I walk on again. Everything is quieter now, the asphalt glittering with frost. I am freezing in my pea jacket, I put on speed and find a pace I can manage without exhausting myself. When I come to the foot of
the
last hill I am warm and sweating and a little mad, so instead of following the walkway along the ridge I take the path that goes up through the spruce
trees, which is twice as steep but much shorter. Halfway up I have to stop. I do not know what is wrong. I cannot take another step. My legs are shaking and my side hurts. I lean against a tree practically panting, then lie down with my feet resting against the trunk to stop myself from sliding. Through the trees I see the lights of the hospital in the valley and the street lamps along Gamleveien
and otherwise nothing.

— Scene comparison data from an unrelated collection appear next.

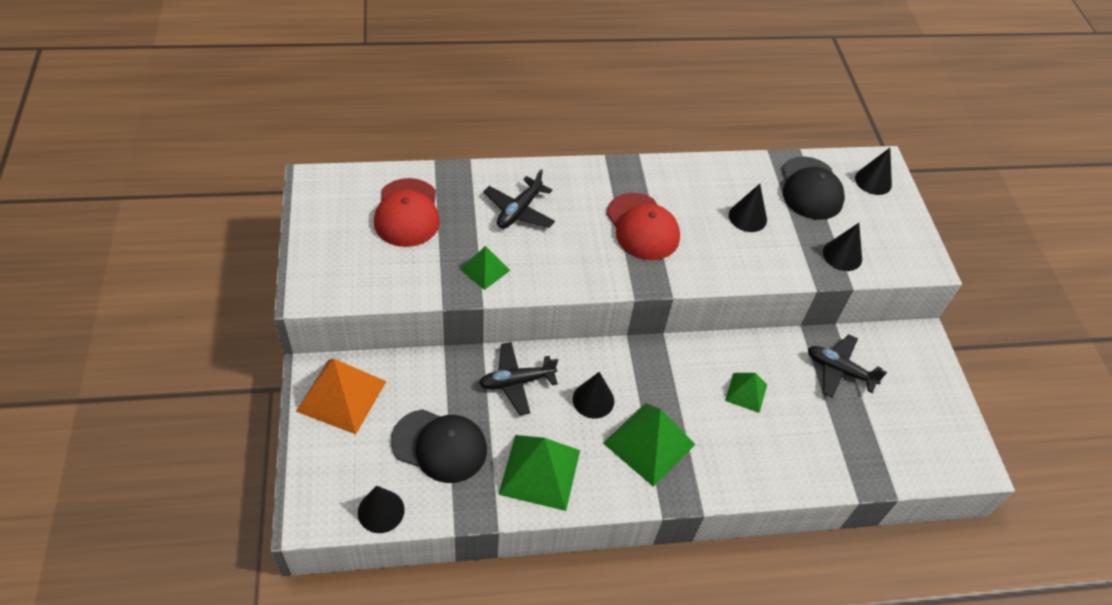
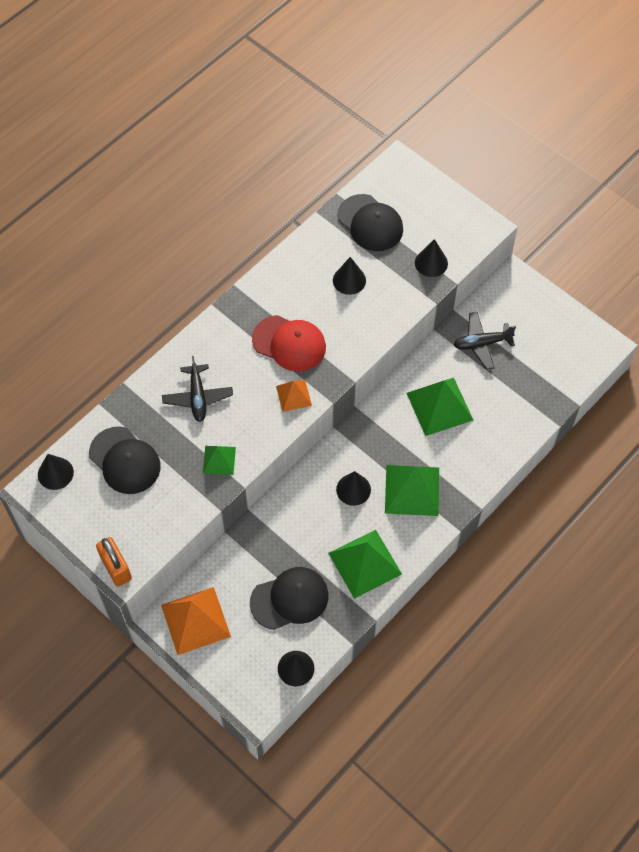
camera: 35 degrees left, 10 degrees up
red cap [374,178,440,247] -> black cap [89,427,161,494]
black plane [479,342,558,415] -> none
green pyramid [725,373,767,413] -> green pyramid [407,378,473,436], size x1.78
black cone [855,148,892,195] -> black cone moved to [38,454,74,490]
none -> orange padlock [96,537,132,586]
none -> orange pyramid [276,380,312,412]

I close my eyes, I hear the wind in the treetops, and it is a good sound. I have heard it both summer and winter on hundreds of cross-country treks with my father, when we rested and my breath was not the only sound I could hear, and sometimes the wind in the treetops was the only thing that
was
good. And sometimes it was good when he stood there on the ski track in front
of us with his arms stretched out to his sides taking deep breaths and then keeping the air down for a long time, and letting it out again and passed it all on to us who were his sons when the hills were steep on the way up to Lilloseter and Sinober, deep into the forest. We stood there in a line, with our skis on whether we wanted to or not, our arms stretched out, with thick gloves and dangling
ski poles, and he said: “Close your eyes, breathe deeply, and let the air out again slowly, and you will see that it helps.” And we did that in chorus. Took deep breaths
with
loud gasps, and the forest that surrounded us grew quiet, and the world held its breath while we held ours, and when we let the air out again a wind came that lifted us all for years until it could carry us no more. And I
never asked myself why, never looked back to find out whether he was still standing there, but now I am sitting in the middle of this steep slope on a ridge north-east of Oslo with my feet against the base of a spruce tree to stop me from slipping, and there is not much snow now, but it is well below freezing, and I stretch my arms out to the sides and suck the air in, keep it down for a long time
and slowly let it out again, and I do it once more and then again until I find a rhythm I can keep. I gently pump
space
into my chest which has been cramped for a long, long time, until the silence inside me matches the silence that surrounds me. I lie down again with my back in the pine needles, and it feels good to breathe the ice-cold air. I look up between the tree trunks to the sky, which
is completely clear and full of stars, and it slowly turns around, the whole world turns slowly around and is a huge, empty space. Silence is everywhere, and there is nothing between me and the stars, and when I try to think of something, I think of nothing. I close my eyes and smile to myself.
5
A ROARING SOUND
wakes me. I hear it from the inside of something which is not a dream, which is different from a dream, and the sound gets louder and louder, and I want it to stop, but it does not. A white crack opens and there is light streaming in, and even if I squeeze my eyes shut the light just gets stronger. The roaring sound pushes me down and fills my head, and then I have to open my
eyes, and I see the helicopter’s searchlight sweep down the ridge, and its rear lights, and the pressure of the air from the rotor blades makes the treetops above me thrash against each other. All the space around me undulates and swirls, and I am lifted up and sink again, like a carpet in
A Thousand and One Nights
, and it is night now, I remember that. And then the roar grows fainter as the helicopter
follows the hill on its way down and makes an arc around the hospital block before landing, and then it disappears.